[Required work]
Can you revise the stretch from "In the scene" through "Answer: The blue", replacing "flat clock" with "horizontal clock" and changing nothing else?

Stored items
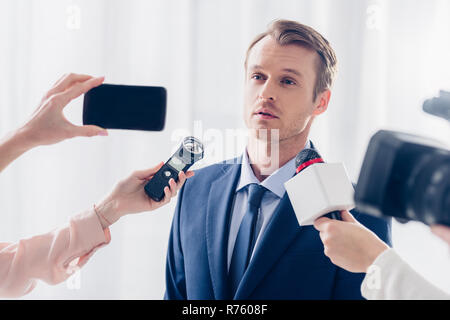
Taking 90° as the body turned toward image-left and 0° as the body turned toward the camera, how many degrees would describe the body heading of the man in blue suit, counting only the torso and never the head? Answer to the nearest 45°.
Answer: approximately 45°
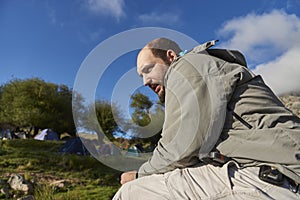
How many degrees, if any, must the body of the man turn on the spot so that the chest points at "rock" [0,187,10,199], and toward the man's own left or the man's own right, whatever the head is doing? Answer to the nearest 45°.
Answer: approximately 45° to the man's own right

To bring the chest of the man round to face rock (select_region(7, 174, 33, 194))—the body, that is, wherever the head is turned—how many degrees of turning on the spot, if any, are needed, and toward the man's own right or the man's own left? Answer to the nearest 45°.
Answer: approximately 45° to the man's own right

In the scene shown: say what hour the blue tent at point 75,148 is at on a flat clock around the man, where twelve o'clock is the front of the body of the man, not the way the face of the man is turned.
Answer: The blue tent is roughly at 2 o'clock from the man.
==
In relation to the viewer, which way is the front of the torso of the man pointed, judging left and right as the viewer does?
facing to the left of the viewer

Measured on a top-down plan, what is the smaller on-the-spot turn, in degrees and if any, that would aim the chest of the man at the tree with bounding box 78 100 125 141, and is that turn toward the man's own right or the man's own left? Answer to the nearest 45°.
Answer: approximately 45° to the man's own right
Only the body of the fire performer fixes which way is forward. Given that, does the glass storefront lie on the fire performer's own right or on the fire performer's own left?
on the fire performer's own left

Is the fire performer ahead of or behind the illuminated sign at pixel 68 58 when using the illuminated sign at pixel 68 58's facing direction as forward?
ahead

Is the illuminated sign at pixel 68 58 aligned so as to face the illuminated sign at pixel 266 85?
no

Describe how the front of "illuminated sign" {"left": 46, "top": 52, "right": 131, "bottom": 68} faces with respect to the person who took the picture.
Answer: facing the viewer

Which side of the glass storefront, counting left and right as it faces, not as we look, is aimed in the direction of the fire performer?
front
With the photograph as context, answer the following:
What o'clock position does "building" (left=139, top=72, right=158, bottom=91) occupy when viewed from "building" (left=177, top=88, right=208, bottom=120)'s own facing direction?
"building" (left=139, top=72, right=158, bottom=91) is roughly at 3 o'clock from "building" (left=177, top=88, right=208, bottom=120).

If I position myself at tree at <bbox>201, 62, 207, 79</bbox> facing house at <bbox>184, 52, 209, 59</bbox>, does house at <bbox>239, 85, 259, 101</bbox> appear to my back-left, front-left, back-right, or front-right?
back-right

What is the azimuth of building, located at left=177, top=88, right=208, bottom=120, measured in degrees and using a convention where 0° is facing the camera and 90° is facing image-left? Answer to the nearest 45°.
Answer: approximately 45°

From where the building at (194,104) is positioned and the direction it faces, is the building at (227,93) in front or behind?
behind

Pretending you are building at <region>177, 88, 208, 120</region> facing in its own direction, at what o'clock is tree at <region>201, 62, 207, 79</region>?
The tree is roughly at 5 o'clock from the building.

[Task response]
In the scene shown: say what hour the blue tent at point 75,148 is at on a horizontal clock around the man, where twelve o'clock is the front of the body of the man, not the way the face of the man is turned.
Answer: The blue tent is roughly at 2 o'clock from the man.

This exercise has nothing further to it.